A Juicero é uma empresa que oferece uma máquina de fazer sucos naturais, um liquidificador que, em troca de 700 dólares (2.200 reais), preço que depois caiu para 400, prometia um melhor rendimento. Algo assim como a versão inteligente do aparelho tradicional. Sua capacidade de sedução levou gigantes do Vale, como o fundo de investimento da Alphabet (matriz do Google) e Kleiner Perkins Caufield & Byers (KPCB, as siglas que todo empreendedor sonha em ter no seu conselho), a investirem 120 milhões de dólares (378,9 milhões de reais) naquilo que a companhia imaginava que seria o fruto do futuro: um líquido cheio de virtudes, que pode ser saboreado em questão de segundos na comodidade do lar, sem precisar ir até o shopping ou supermercado. Sem manchar os dedos com o espremedor. Sem comprar fruta que pode acabar apodrecendo. A Juicero aspirava a ser o Nespresso dos sucos. A empresa oferecia compras por pacotes ou por assinatura de seus cartuchos de polpa de fruta. Ao introduzi-lo na máquina, como acontece com a tinta das impressoras, podia-se verificar o prazo de validade. Em poucos segundos o Juicero tinha o suco pronto, de uma só fruta ou de uma combinação de várias previamente escolhidas, sob a promessa de uma dose de vitaminas suficiente para superar as adversidades da primavera.
Onde estava a fraude? É que os cartuchos, uma bolsa com a fruta já picada e espremida, podem ser abertos com tesouras, e, em apenas dois minutos, oferecem o mesmo resultado dentro de um copo, apenas empurrando o conteúdo com os dedos.
Jeff Dunn, fundador e executivo-chefe da empresa, escreveu um post no blog do seu invento minimizando a situação: “Não é simples ver como durante uma semana as manchetes e as críticas se voltam para um mesmo lugar, mas estamos aprendendo, escutando e melhorando. Confiamos em superar a situação e manter nossa promessa de ajudar as pessoas em sua jornada rumo a um estilo de vida saudável”.

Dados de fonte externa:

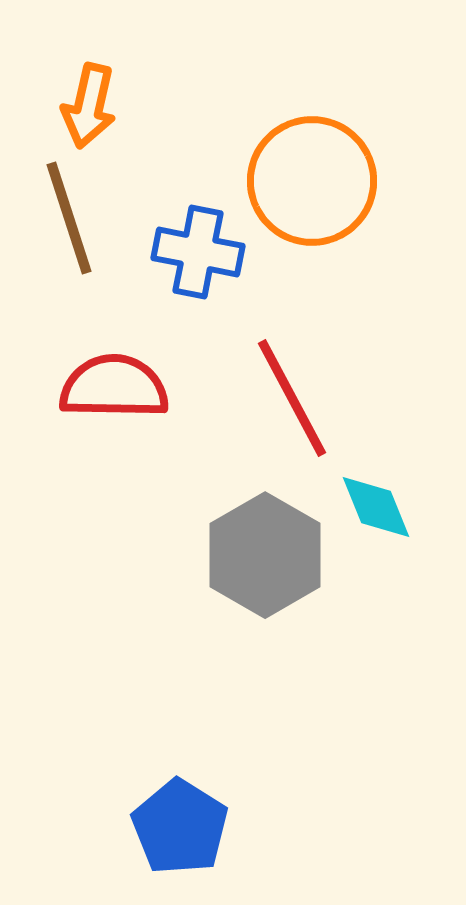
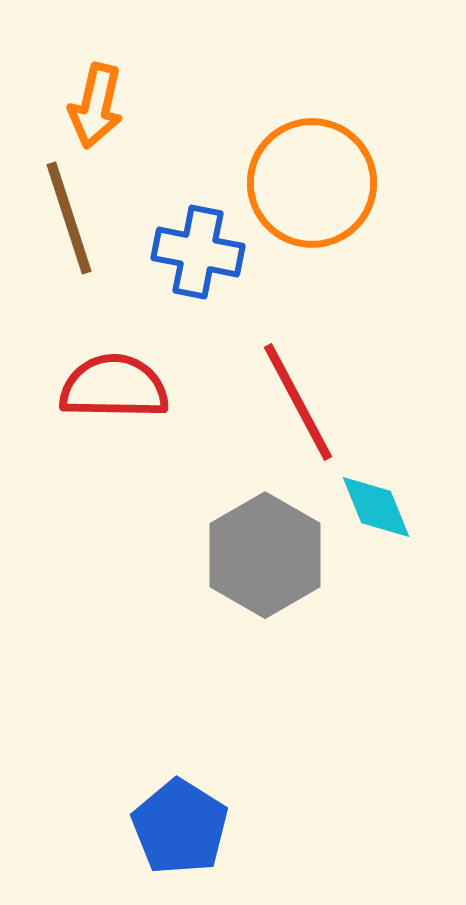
orange arrow: moved 7 px right
orange circle: moved 2 px down
red line: moved 6 px right, 4 px down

Diante do escândalo, a empresa se ofereceu para recolher a máquina e devolver o dinheiro, mas insiste que seus pacotes fazem sentido: “Criamos o primeiro circuito seguro de alimentação que faz este tipo de pacotes, do produtor ao consumidor. Além disso, calibramos o sabor para que sempre tenha a qualidade desejada. Por último, temos dados conectados e trabalhamos de perto com a cadeia de suprimento, quando um produto tem mais de oito dias, avisamos”. Esse foi justamente um dos pontos que mais incomodaram os consumidores: os alertas no celular para consumir os pacotes, ou jogá-los fora, e naturalmente para convidá-los a continuar comprando.
O aval a Dunn foi sua origem. De diretor da Coca-Cola a apaixonado por cenouras, segundo ele mesmo conta no blog. No Vale do Silício, além de imaginação, sobra o sarcasmo. De maneira coloquial, repetem-se dois comentários. O primeiro, que o importante é que você saiba vender, e para quem você conhece. O segundo, que os negócios de sucesso no Vale do Silício suprem as tarefas que as mães dos millennials faziam antes de eles se mudarem para cá: comida em domicílio, limpeza do lar, recados, carros sob demanda, a roupa lavada através de um aplicativo… Ambas acertam em cheio no caso desta constrangedora situação.